Russian deposit rates to go down

24 Sep, 2012 09:27 / Updated 12 years ago

The Russian Central Bank is cutting the maximum average deposit benchmark rate to 9.35% from 10.53%. It’s to help banks meet their obligations, as booming consumer credit coupled with high deposit rates poses a threat to Russian banking, experts say.

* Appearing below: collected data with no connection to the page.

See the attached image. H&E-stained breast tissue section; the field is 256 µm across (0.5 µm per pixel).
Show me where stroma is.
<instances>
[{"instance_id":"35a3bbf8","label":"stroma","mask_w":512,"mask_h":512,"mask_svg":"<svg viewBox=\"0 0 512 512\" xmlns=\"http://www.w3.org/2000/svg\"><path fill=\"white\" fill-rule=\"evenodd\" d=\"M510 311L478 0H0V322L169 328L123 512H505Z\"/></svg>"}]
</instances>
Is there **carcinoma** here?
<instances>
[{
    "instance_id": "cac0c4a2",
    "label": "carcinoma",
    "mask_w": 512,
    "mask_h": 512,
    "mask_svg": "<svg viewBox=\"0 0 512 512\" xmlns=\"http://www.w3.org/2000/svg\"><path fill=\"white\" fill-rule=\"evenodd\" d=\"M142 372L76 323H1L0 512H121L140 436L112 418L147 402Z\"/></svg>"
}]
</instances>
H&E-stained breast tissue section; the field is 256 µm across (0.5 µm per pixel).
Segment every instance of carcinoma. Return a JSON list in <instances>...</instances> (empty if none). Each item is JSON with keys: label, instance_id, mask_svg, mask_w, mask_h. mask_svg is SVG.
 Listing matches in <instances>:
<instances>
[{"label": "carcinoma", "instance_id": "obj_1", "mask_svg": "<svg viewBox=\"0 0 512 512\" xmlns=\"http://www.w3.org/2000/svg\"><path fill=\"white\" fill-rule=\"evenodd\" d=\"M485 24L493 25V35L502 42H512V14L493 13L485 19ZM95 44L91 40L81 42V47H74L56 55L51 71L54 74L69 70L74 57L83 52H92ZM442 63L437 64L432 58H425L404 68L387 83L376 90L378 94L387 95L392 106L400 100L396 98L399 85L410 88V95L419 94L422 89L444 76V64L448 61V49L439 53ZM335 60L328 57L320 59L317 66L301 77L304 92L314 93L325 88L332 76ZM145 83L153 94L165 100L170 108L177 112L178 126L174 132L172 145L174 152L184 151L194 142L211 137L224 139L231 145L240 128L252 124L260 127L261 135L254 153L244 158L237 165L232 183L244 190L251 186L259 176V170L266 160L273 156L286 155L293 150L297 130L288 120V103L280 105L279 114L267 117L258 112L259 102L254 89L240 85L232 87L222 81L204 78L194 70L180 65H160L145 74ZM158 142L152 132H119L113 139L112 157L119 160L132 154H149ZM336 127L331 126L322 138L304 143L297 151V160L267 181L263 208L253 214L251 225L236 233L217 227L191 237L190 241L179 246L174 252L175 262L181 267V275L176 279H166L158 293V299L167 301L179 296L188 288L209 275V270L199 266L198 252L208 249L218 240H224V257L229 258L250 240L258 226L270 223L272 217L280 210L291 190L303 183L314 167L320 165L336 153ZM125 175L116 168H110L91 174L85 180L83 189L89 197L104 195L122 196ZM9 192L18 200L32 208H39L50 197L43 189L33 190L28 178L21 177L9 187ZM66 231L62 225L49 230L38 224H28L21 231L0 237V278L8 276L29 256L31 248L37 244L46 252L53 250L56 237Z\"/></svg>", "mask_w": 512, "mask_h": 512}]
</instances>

The country's key regulator will start watching closer the level of deposit rates among Russian banks from October 2012. "Special attention will be given by the supervisory banking body to cases where there is a spread of more than 2 percentage points from the set maximum interest rate," CBR said in a press release.With the move, the regulator wants to cut the risk to Russian banking and avoid the situation where banks over lend and are obliged to pay high interest on deposits to meet their lending obligations, experts explained to Kommersant daily."These are retail banks with a high share of consumer credit that offer high rates on deposits, which cannot but worry the regulator," Anatoly Aksakov, Deputy Head for Financial Markets Committee at the State Duma and president at Association of Regional banks of Russia ( Rossiya) told the newspaper.Credit to individuals grew by 26.1% from January – September 2012, which compares to a 19.6% rise last year. This was coupled by a much slower deposits growth during the period: they grew by 9.8% in 2012, up from 9.2% in 2011. The average deposit rate among Russian banks in September stood at 10.53%, climbing to as high as 19% in smaller banks like Moscomprivatbank.